For those who believe in “Bible alone,” they can’t just say, “Well, he must have wanted all of the New Testament.” They have to prove that from the Bible. For example, Luke 1:1-4 says:
Since many have undertaken to set down an orderly account of the events that have been fulfilled among us, just as they were handed on to us by those who from the beginning were eyewitnesses and servants of the word, I too decided, after investigating everything carefully from the very first, to write an orderly account for you, most excellent Theophilus, so that you may know the truth concerning the things about which you have been instructed.
There is no mention of being commanded by Jesus to do this.
There is one exception: the book of Revelation. For example, in Revelation 1:10-19 John claims that Jesus commanded him to write what he had seen:
I was in the spirit on the Lord’s day, and I heard behind me a loud voice like a trumpet saying, “Write in a book what you see and send it to the seven churches, to Ephesus, to Smyrna, to Pergamum, to Thyatira, to Sardis, to Philadelphia, and to Laodicea.”

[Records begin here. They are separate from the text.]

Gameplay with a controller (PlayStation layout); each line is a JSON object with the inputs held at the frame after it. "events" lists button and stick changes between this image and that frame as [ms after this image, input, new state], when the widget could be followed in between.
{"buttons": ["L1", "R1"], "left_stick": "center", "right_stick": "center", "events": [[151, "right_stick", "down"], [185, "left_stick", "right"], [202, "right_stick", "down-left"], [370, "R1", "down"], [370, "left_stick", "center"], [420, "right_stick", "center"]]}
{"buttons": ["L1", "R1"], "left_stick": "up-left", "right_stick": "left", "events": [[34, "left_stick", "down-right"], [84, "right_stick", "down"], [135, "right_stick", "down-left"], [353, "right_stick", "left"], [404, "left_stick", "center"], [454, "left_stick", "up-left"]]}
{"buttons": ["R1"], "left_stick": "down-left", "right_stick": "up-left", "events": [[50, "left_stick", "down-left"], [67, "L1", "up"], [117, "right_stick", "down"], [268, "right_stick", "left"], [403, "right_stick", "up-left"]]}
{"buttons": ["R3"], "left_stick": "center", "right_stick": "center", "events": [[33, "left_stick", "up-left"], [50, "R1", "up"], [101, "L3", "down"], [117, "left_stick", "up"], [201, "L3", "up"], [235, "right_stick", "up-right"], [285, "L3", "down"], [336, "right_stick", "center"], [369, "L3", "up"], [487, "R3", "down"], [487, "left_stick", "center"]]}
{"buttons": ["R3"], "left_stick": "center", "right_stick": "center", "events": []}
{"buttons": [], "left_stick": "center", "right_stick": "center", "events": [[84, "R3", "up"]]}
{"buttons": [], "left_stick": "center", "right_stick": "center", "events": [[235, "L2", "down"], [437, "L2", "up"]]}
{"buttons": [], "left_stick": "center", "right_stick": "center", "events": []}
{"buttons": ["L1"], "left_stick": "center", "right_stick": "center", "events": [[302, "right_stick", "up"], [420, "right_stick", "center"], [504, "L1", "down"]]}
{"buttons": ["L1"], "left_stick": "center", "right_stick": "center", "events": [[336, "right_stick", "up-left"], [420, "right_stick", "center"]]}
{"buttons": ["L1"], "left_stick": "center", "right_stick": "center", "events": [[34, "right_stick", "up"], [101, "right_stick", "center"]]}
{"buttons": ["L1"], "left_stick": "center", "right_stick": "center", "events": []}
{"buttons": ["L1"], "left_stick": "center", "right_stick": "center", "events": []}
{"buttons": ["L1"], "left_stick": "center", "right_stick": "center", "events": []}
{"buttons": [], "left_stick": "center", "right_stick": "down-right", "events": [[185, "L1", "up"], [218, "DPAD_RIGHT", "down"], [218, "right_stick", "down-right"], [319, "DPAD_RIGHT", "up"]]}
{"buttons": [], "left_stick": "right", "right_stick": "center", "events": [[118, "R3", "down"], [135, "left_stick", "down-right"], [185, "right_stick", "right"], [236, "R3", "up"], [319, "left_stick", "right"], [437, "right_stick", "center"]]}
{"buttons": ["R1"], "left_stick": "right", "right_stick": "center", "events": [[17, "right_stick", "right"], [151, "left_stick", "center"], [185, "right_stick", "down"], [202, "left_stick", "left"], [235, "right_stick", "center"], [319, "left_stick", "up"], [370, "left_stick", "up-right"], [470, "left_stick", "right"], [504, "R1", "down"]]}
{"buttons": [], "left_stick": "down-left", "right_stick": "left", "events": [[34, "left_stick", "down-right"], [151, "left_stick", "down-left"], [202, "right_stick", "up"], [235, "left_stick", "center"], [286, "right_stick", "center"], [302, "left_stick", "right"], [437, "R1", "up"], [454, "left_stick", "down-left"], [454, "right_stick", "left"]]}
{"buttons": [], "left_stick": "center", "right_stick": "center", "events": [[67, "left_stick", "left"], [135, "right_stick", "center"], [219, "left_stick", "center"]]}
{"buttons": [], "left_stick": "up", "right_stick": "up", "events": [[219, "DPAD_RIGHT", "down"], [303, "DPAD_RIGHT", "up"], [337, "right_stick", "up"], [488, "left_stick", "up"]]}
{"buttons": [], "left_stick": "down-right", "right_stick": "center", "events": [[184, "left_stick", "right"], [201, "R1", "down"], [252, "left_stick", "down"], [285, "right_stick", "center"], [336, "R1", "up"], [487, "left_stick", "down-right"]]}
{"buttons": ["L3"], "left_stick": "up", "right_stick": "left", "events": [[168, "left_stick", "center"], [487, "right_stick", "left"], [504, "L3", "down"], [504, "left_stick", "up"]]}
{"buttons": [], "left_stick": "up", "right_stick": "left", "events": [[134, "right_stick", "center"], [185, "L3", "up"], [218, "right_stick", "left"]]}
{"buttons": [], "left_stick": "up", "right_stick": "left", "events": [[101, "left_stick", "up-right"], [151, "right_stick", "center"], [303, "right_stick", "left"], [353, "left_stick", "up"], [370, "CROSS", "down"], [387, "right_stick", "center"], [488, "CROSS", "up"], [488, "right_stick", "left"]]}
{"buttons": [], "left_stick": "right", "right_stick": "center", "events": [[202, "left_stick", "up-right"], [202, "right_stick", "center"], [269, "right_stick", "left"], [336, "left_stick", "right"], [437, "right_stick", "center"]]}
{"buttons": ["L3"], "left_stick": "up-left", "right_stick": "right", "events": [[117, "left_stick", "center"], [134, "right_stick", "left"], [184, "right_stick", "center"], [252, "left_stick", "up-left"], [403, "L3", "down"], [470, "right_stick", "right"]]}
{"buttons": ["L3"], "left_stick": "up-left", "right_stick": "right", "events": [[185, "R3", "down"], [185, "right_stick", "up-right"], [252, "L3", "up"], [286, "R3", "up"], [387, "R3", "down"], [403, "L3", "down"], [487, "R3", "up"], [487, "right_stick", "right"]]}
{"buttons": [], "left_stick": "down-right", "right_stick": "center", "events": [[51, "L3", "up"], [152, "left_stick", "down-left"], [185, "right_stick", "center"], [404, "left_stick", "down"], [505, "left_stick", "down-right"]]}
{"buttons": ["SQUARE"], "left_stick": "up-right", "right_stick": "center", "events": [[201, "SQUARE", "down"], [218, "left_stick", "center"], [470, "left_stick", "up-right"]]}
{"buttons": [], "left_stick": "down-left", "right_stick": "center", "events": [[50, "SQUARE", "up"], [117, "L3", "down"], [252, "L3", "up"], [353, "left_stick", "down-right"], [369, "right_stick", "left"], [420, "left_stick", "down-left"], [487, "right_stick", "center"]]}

Then I turned to see whose voice it was that spoke to me, and on turning I saw seven golden lampstands, and in the midst of the lampstands I saw one like the Son of Man, clothed with a long robe and with a golden sash across his chest. His head and his hair were white as white wool, white as snow; his eyes were like a flame of fire, his feet were like burnished bronze, refined as in a furnace, and his voice was like the sound of many waters. In his right hand he held seven stars, and from his mouth came a sharp, two-edged sword, and his face was like the sun shining with full force.
When I saw him, I fell at his feet as though dead. But he placed his right hand on me, saying, “Do not be afraid; I am the first and the last, and the living one. I was dead, and see, I am alive forever and ever; and I have the keys of Death and of Hades. Now write what you have seen, what is, and what is to take place after this…”
There are a few other places in Revelation where John is specifically commanded to write, and one where he is commanded to not write. This strikes me as evidence that proves the rule. Based on Revelation, we know that Jesus could have explicitly commissioned the other 26 books, yet there is no evidence for it. Here are two searches, one for the word write and the other for the word writing.
Remember, the reason for this post is not to challenge the legitimacy of the New Testament. I only want people to think about it in a new way. We know about Revelation, but what about the other 26 books? What is the method we use to know that Jesus wanted those books? How were those books chosen to be part of the infallible canon, and who did the infallible choosing? If those books did not exist, what would we need to rely upon to be saved?